List each line from the rows below that contains the word "with", copying every such line in full.

◆ **Dataset records**:

--------------------

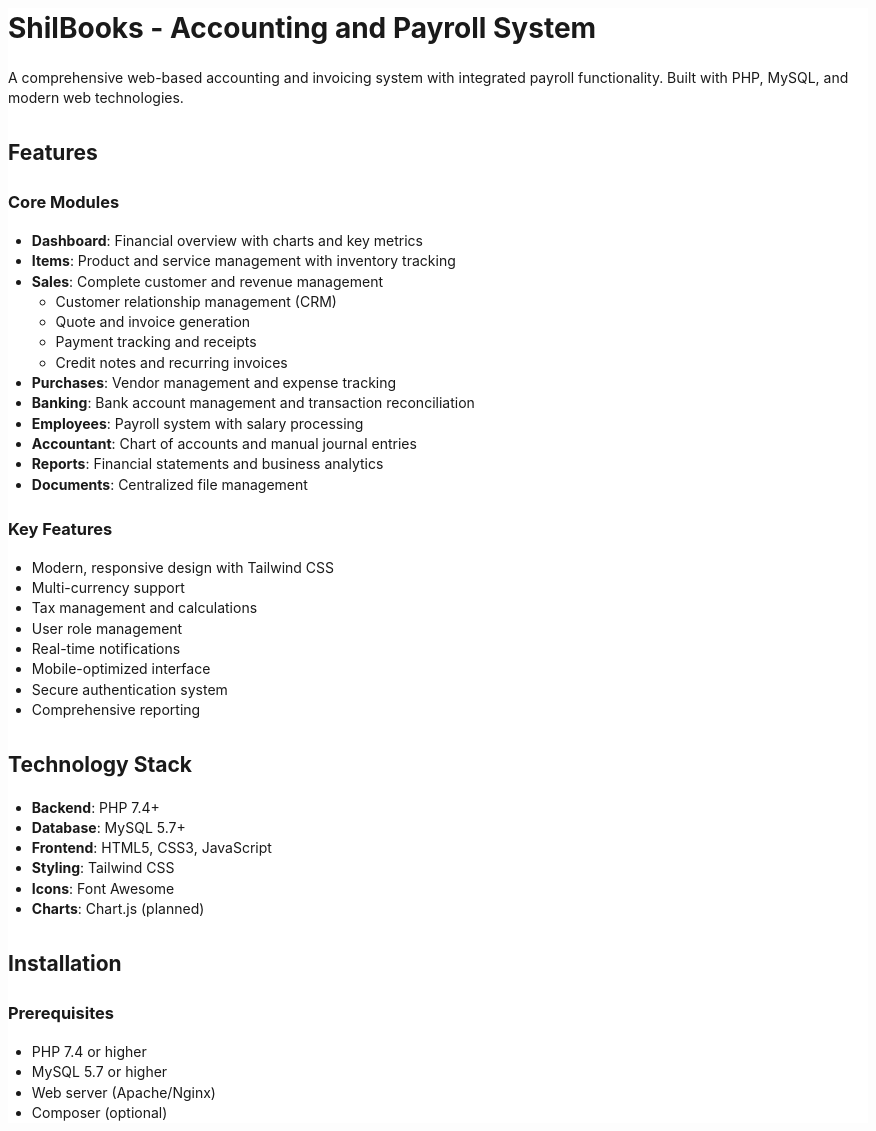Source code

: # ShilBooks - Accounting and Payroll System

A comprehensive web-based accounting and invoicing system with integrated payroll functionality. Built with PHP, MySQL, and modern web technologies.

## Features

### Core Modules
- **Dashboard**: Financial overview with charts and key metrics
- **Items**: Product and service management with inventory tracking
- **Sales**: Complete customer and revenue management
  - Customer relationship management (CRM)
  - Quote and invoice generation
  - Payment tracking and receipts
  - Credit notes and recurring invoices
- **Purchases**: Vendor management and expense tracking
- **Banking**: Bank account management and transaction reconciliation
- **Employees**: Payroll system with salary processing
- **Accountant**: Chart of accounts and manual journal entries
- **Reports**: Financial statements and business analytics
- **Documents**: Centralized file management

### Key Features
- Modern, responsive design with Tailwind CSS
- Multi-currency support
- Tax management and calculations
- User role management
- Real-time notifications
- Mobile-optimized interface
- Secure authentication system
- Comprehensive reporting

## Technology Stack

- **Backend**: PHP 7.4+
- **Database**: MySQL 5.7+
- **Frontend**: HTML5, CSS3, JavaScript
- **Styling**: Tailwind CSS
- **Icons**: Font Awesome
- **Charts**: Chart.js (planned)

## Installation

### Prerequisites
- PHP 7.4 or higher
- MySQL 5.7 or higher
- Web server (Apache/Nginx)
- Composer (optional)
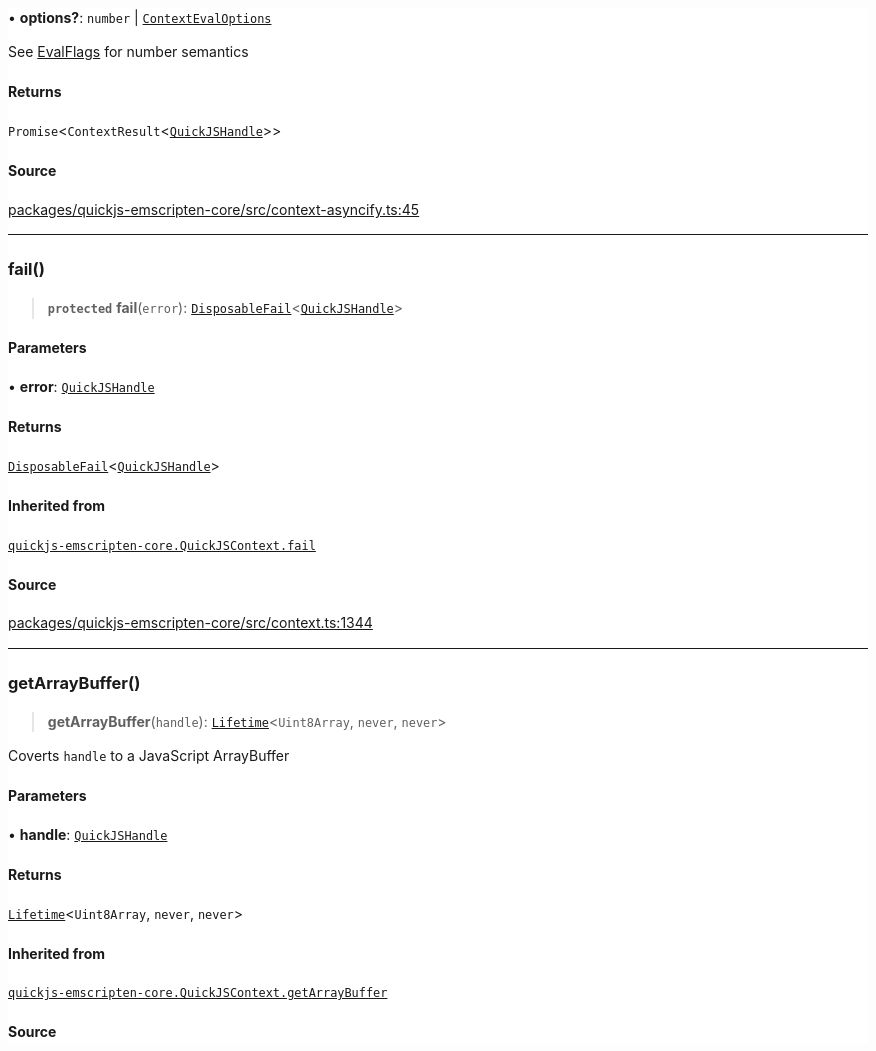 • **options?**: `number` \| [`ContextEvalOptions`](../interfaces/ContextEvalOptions.md)

See [EvalFlags](../exports.md#evalflags) for number semantics

#### Returns

`Promise`\<`ContextResult`\<[`QuickJSHandle`](../exports.md#quickjshandle)\>\>

#### Source

[packages/quickjs-emscripten-core/src/context-asyncify.ts:45](https://github.com/justjake/quickjs-emscripten/blob/main/packages/quickjs-emscripten-core/src/context-asyncify.ts#L45)

***

### fail()

> **`protected`** **fail**(`error`): [`DisposableFail`](DisposableFail.md)\<[`QuickJSHandle`](../exports.md#quickjshandle)\>

#### Parameters

• **error**: [`QuickJSHandle`](../exports.md#quickjshandle)

#### Returns

[`DisposableFail`](DisposableFail.md)\<[`QuickJSHandle`](../exports.md#quickjshandle)\>

#### Inherited from

[`quickjs-emscripten-core.QuickJSContext.fail`](QuickJSContext.md#fail)

#### Source

[packages/quickjs-emscripten-core/src/context.ts:1344](https://github.com/justjake/quickjs-emscripten/blob/main/packages/quickjs-emscripten-core/src/context.ts#L1344)

***

### getArrayBuffer()

> **getArrayBuffer**(`handle`): [`Lifetime`](Lifetime.md)\<`Uint8Array`, `never`, `never`\>

Coverts `handle` to a JavaScript ArrayBuffer

#### Parameters

• **handle**: [`QuickJSHandle`](../exports.md#quickjshandle)

#### Returns

[`Lifetime`](Lifetime.md)\<`Uint8Array`, `never`, `never`\>

#### Inherited from

[`quickjs-emscripten-core.QuickJSContext.getArrayBuffer`](QuickJSContext.md#getarraybuffer)

#### Source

--------------------

◆ **Answer area**:
A comprehensive web-based accounting and invoicing system with integrated payroll functionality. Built with PHP, MySQL, and modern web technologies.
- **Dashboard**: Financial overview with charts and key metrics
- **Items**: Product and service management with inventory tracking
- **Employees**: Payroll system with salary processing
- Modern, responsive design with Tailwind CSS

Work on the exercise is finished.